The answers to the above questions, along with many others, should be documented in a formal, approved document, called the "Project Plan," which is used to manage and control project execution. The project plan is a single document or collection of documents that should be expected to change over time – a "living" document – as more information becomes available about the project. A solid project plan is a blueprint, or a game plan, that charts the entire project’s course. For example, the risk assessment portion of the plan should help to minimize the cost of rework by anticipating and addressing problems early in the project. According to the Project Management Institute (PMI, 2000), "there are many ways to organize and present the project plan, but it commonly includes all of the following:
C. Project Planning Summary
The fundamental premise of achieving excellence in project management states that the project manager’s greatest challenge is effectively balancing (or juggling) the components of time, cost, scope, quality, and the expectations for each. Figure 1 shows the project diamond, which signifies this balance.
Figure 1. Project Diamond
The components of the project diamond have a symbiotic relationship. For example, when a user requests an additional report that wasn’t agreed on in the requirement specifications, the project’s scope and quality change. This will change the other project components as well. As a result, the diamond’s shape will be skewed, graphically depicting a project out of control. The challenge is managing change while keeping the diamond’s shape intact. Project planning defines the diamond, while effective and efficient change and expectation management lets you manage it throughout the project’s life cycle.
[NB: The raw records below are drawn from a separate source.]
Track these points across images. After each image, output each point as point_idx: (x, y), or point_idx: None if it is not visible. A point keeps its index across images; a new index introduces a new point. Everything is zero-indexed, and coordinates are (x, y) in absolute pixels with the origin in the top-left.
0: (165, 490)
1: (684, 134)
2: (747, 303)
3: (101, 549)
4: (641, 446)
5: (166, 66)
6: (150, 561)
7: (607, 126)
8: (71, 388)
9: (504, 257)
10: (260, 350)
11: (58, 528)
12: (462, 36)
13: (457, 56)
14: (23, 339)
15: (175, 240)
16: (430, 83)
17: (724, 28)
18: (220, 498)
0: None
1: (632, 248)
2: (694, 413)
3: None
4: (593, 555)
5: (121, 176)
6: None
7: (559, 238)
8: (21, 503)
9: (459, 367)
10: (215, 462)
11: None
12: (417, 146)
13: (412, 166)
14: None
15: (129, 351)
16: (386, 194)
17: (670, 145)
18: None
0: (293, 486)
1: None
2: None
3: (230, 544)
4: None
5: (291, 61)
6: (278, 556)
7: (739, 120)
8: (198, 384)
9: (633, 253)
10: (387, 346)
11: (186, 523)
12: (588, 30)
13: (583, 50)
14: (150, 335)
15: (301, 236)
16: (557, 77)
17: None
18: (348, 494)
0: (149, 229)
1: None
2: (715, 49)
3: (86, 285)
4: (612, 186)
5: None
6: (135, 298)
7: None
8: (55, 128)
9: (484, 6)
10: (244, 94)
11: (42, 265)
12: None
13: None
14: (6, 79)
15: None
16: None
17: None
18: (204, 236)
Effective project planning is not conducted in a vacuum. It must be carried out in coordination and cooperation with all appropriate stakeholders. The project manager must manage their expectations throughout the process. The project manager must constantly look for opportunities to create win-win relationships by negotiating work that must be accomplished. A project manager who declares, "this can’t be done in the time frame allotted" will meet with stiff resistance from client management. On the other hand, a project manager who can defend this statement with a solid understanding of the project’s scope, backed by a logical work breakdown structure; thoughtful estimate and project schedule; and concise risk analysis will be met with a response like, "Maybe you’re right. Help me to understand what you understand." This is effective expectation management and proper development of win-win relationships. Once your project plan is in place, it’s much easier to manage your project diamond.
2. Lack of Corporate Management Support
Does your project have the full cooperation and support of corporate management? If not, then you’re project is likely doomed to cancellation or cutbacks. Your project is not the only game in town. Make sure you have a dedicated sponsor who will support your project from its inception to completion, such as a project manager who communicates resource needs early and often to his or her senior management.
A project succeeds only when senior leadership makes it a top priority and broadly communicates their sponsorship across the organization. Organizations respond when leadership emphatically communicates their commitment to the project. All levels, from the bottom through the middle to the top, must remain sensitive to the needs and priorities of the project.
Without the commitment of our upper management, then our projects may suffer in any one or more of the following areas:
A project manager is only as good as his or her team; don’t let your ego distract you from your project’s goal. Work with your senior management to assemble a talented team, provide resources and ground rules, and let the players take ownership of the target solution. You’ve probably heard the statement, "80% of management is picking the right people, and the other 20% is getting out of their way." A good project manager must create an environment where the "right people" can perform optimally. You have to work hard to fail if you have the best people.
3. Poor Project Management
Project management can be subdivided into two categories – the software development process, and the role and responsibilities of the project manager.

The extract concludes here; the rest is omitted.